# Arithmetic Sequence

1. Jan 9, 2004

### Derivative86

The first four terms in an arithmetic sequence are x+y, x-y, xy, x/y, in that order. What is the fifth term?
Can anyone show me how to do it?
O btw, the fifth term is a number, is not a variable
Thx

Last edited: Jan 9, 2004
2. Jan 9, 2004

### Hurkyl

Staff Emeritus
Well, you know the first term: x + y.

You know the second term: x - y.

So, you can find the difference between successive terms.

Thus, you can write down the third and fourth terms in a different way, and you'll have two equations in two unknowns.

3. Jan 9, 2004

### Derivative86

No, it would be 3 variable, becuz of the common difference between them, and the system is very complicated, cuz is in terms of x and y

4. Jan 9, 2004

### Hurkyl

Staff Emeritus
Yes, but you can solve for the difference in terms of x and y, so there are only two unknowns!

And it won't be too complicated; have a little faith and try it. If you get stuck, post how far you got and I can nudge you the rest of the way.

5. Mar 12, 2009

### K Sengupta

Let us substitute x = py. Then,((p+1)y, (p-1)y, p*y^2 and p (in this order) are first four terms in an arithmetic sequence with a common difference (c.d) of -2y.

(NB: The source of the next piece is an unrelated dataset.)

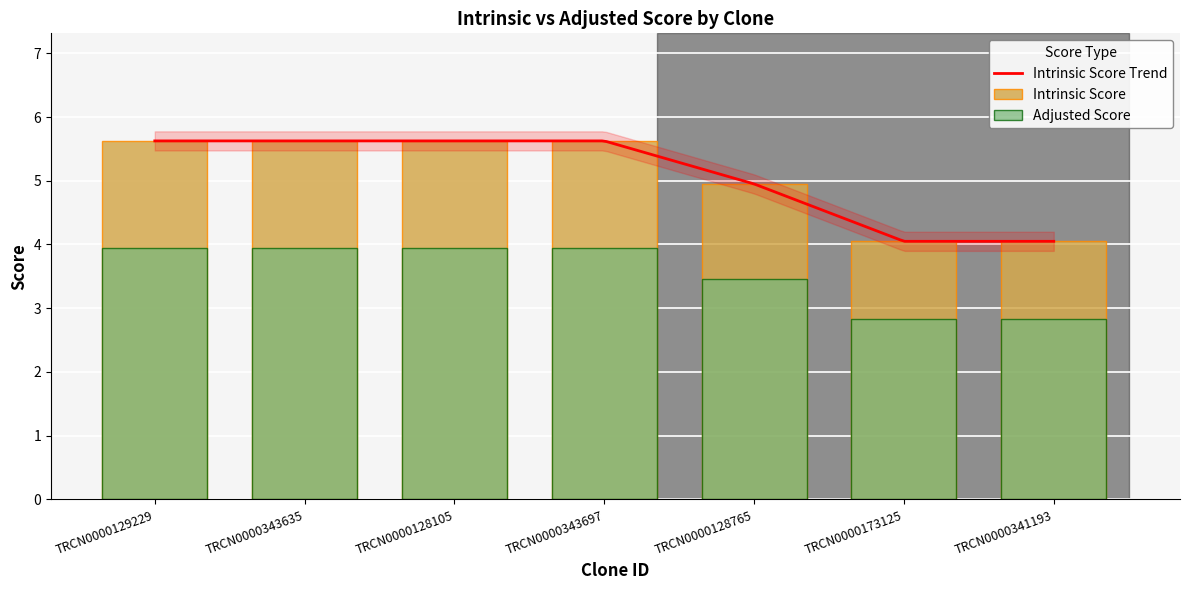

Which series has the largest total across all categories?

Intrinsic Score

Thus, (p-3)y = p*y^2 …(i), and:
(p-5)y = p …(ii)

From (i), we note that y must be nonzero, otherwise x/y becomes indeterminate. Therefore, (i) forces y = (p-3)/p, while from (ii), we obtain: y = p/(p-5)

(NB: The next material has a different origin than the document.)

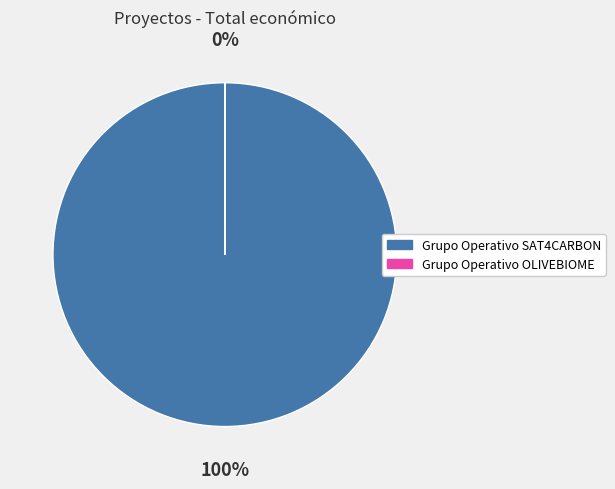

True or false: Grupo Operativo OLIVEBIOME accounts for 1% of the total.

False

Hence, (p-3)/p = p/(p-5), whereupon in terms of cross multiplication, we obtain:

p^2 = p^2 – 8p+ 15, so that: p = 15/8, giving: y = -15/25 = -3/5, and:
x = (15/8)*(-3/5) = -9/8

So, the c.d = -2y = 6/5, and accordingly:

The required fifth term = p – 2y = 15/8 + 6/5 = 123/40

Last edited: Mar 12, 2009